* _Your goal_:
Return every one of the items below word for word, but leave the pictures out.

* _Task inputs_:
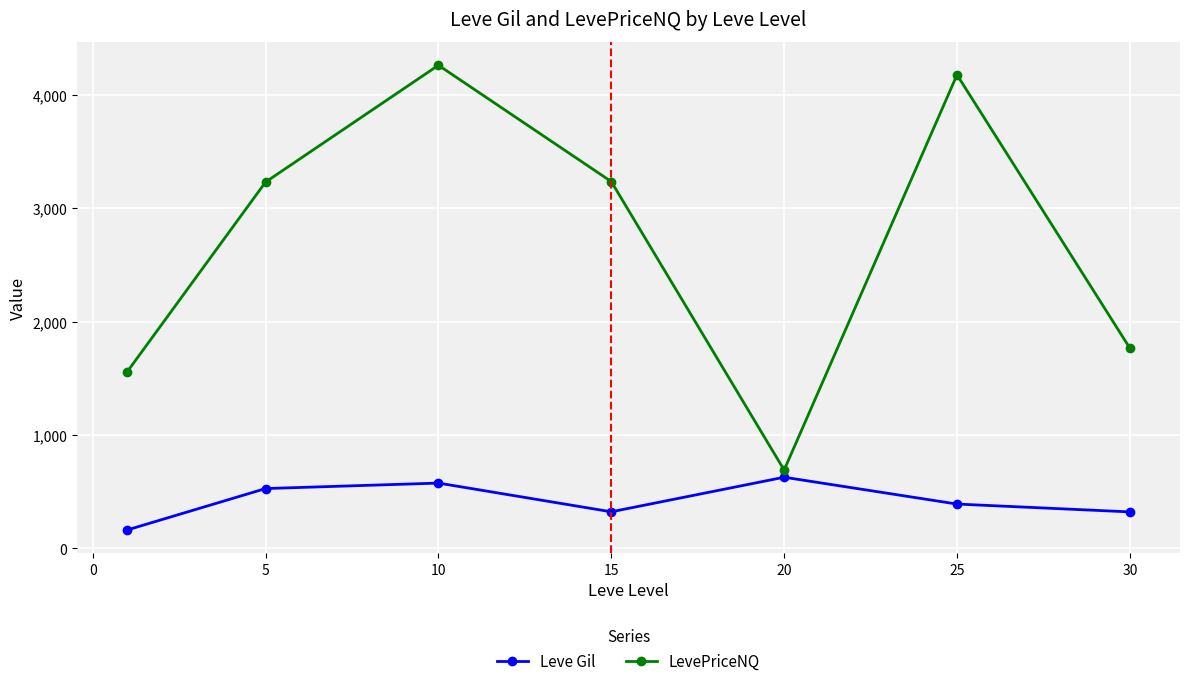

True or false: Leve Gil and LevePriceNQ intersect in this chart.

False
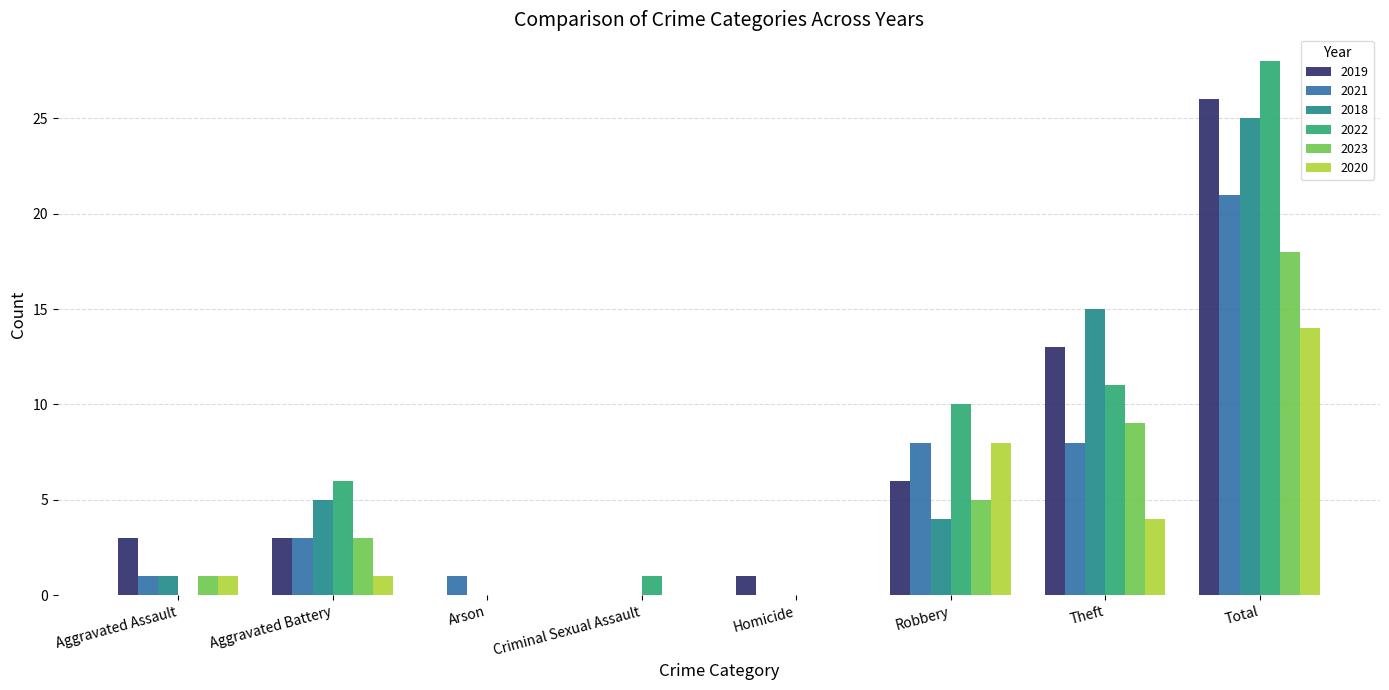

Reading left to right, transcribe all the data shown in this chart.

2019: Aggravated Assault=3	Aggravated Battery=3	Arson=0	Criminal Sexual Assault=0	Homicide=1	Robbery=6	Theft=13	Total=26
2021: Aggravated Assault=1	Aggravated Battery=3	Arson=1	Criminal Sexual Assault=0	Homicide=0	Robbery=8	Theft=8	Total=21
2018: Aggravated Assault=1	Aggravated Battery=5	Arson=0	Criminal Sexual Assault=0	Homicide=0	Robbery=4	Theft=15	Total=25
2022: Aggravated Assault=0	Aggravated Battery=6	Arson=0	Criminal Sexual Assault=1	Homicide=0	Robbery=10	Theft=11	Total=28
2023: Aggravated Assault=1	Aggravated Battery=3	Arson=0	Criminal Sexual Assault=0	Homicide=0	Robbery=5	Theft=9	Total=18
2020: Aggravated Assault=1	Aggravated Battery=1	Arson=0	Criminal Sexual Assault=0	Homicide=0	Robbery=8	Theft=4	Total=14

* _Answer for this exercise_:
True or false: Leve Gil and LevePriceNQ intersect in this chart.

False

Reading left to right, transcribe all the data shown in this chart.

2019: Aggravated Assault=3	Aggravated Battery=3	Arson=0	Criminal Sexual Assault=0	Homicide=1	Robbery=6	Theft=13	Total=26
2021: Aggravated Assault=1	Aggravated Battery=3	Arson=1	Criminal Sexual Assault=0	Homicide=0	Robbery=8	Theft=8	Total=21
2018: Aggravated Assault=1	Aggravated Battery=5	Arson=0	Criminal Sexual Assault=0	Homicide=0	Robbery=4	Theft=15	Total=25
2022: Aggravated Assault=0	Aggravated Battery=6	Arson=0	Criminal Sexual Assault=1	Homicide=0	Robbery=10	Theft=11	Total=28
2023: Aggravated Assault=1	Aggravated Battery=3	Arson=0	Criminal Sexual Assault=0	Homicide=0	Robbery=5	Theft=9	Total=18
2020: Aggravated Assault=1	Aggravated Battery=1	Arson=0	Criminal Sexual Assault=0	Homicide=0	Robbery=8	Theft=4	Total=14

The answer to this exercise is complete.